Wednesday, May 10, 2017

Pt. 1 - The Dog

He awoke late. The midsummer sun was already filtering in through the tattered curtains. He’d be behind from the start. It was hot and the thin sheet clung to his sweaty body. He prepared himself mentally to rise but his listless bones seemed to work against him. They lay anchored to the bed as if bound my inescapable fetters. He groaned and swung his left leg off the edge of the bed. Raising his torso proved more difficult as he tried to prop himself up by pushing his left arm behind him. This failed and he fell back to the mattress where he lay motionless for a moment.

He heard a dog bark and was immediately made alert. Part of his mind noted the oddity that something once so domestic and benign now demanded immediate attention. His ears probed the morning for the gentle din of the chickens in the yard below. Before their low reverie had reached his brain, he was up, leaning, his palms flush against the cracked windowsill and surveying the land that he called his own. A portion of it was, by statute, his. Beyond that, the legality got a little bit hazy. The only remnants of the back fence which had once divided the two properties were the cement posts at either end of the line. He had been unable to remove them and had quickly given up, leaving them to remain just another decrepit memorial to civilization--- that grand experiment.

Beside the makeshift coop (which was once merely a toolshed) the chickens ambled about contentedly plucking seed and grit from the windswept ground all the while feigning indifference to the delay in their morning meal. Satisfied that the small flock was safe, the man reached to the dresser which sat beside the window and grabbed a pair of shorts with a belt still looped through and began pulling his legs through. He nearly toppled back into bed before successfully dressing himself. He didn’t bother changing his shirt.

Moments later, as he walked out the coop, he was wearing a sun-bleached Detroit Tigers hat ostensibly aimed at keeping the sun off his increasingly ample forehead which, in reality, had long ago given itself in to a perpetual tan. Almost every exposed surface of the yard had been converted into some way into farmable land yet somehow grass still seemed to spring from the very rocks of the path. To his left, a raised bed assembled from discarded pallet remnants housed an abundant assortment of greens in various stages of growth, indeed some had already gone to seed, and on the right, a wheelbarrow with a flat tire held the bulk of a squash whose vines crept out and over the edges, worming their way across the yard like verdant, coiling cephalopods and whose roots dangled from the gaps in the corroded metal--- strange stalactites.
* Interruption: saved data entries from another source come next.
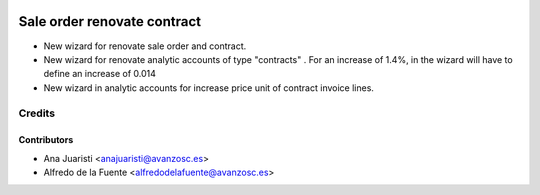 .. image:: https://img.shields.io/badge/licence-AGPL--3-blue.svg
    :target: http://www.gnu.org/licenses/agpl-3.0-standalone.html
    :alt: License: AGPL-3

============================
Sale order renovate contract
============================

* New wizard for renovate sale order and contract.
* New wizard for renovate analytic accounts of type "contracts" .
  For an increase of 1.4%, in the wizard will have to define an increase of
  0.014
* New wizard in analytic accounts for increase price unit of contract invoice
  lines.

Credits
=======

Contributors
------------
* Ana Juaristi <anajuaristi@avanzosc.es>
* Alfredo de la Fuente <alfredodelafuente@avanzosc.es>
The portions of the yard which were not currently heavy with produce hosted a litany of ramshackle tools and building supplies salvaged over the years from those more (or less) fortunate than himself. Thistles and weeds sprung up prodigiously. Sparrows splashed in pools of dirty rainwater.

The coop itself was a testament to impressed ingenuity with its battered roof a mosaic of patchwork fixes. The door, however, fit snugly and securely and the latch still shone in the sunshine.

Sliding the latch he did quick mental math before accounting for each of his hens. The rooster, a thick Bantam, was most likely foraging somewhere nearby but out of sight. More assurance. Even trivial assurances brought joy (or something like it) in a world of uncertainty.

He retrieved a sack of feed from the shelf and tossed it haphazardly through the mesh grating to the waiting hens who lined up like shoppers snapping up doorbuster savings. So long ago, he thought. Who would even remember the reference now? Another relic. Another fading page. How long until time and tide swallowed it all? How long until all he’d known was just another context-less monument eroding beneath a veil of dust? How quickly we vanish, he thought.

The hens gave no pause for contemplation.


Returning the bag he relatched the door, squinting against the blinding sun. From somewhere off in the distance, closer now, it seemed, the dog barked again. More a sharp yelp than a bark it was. He glared back out towards the front of the house. He hand absently fingered the cracked handle of a hoe.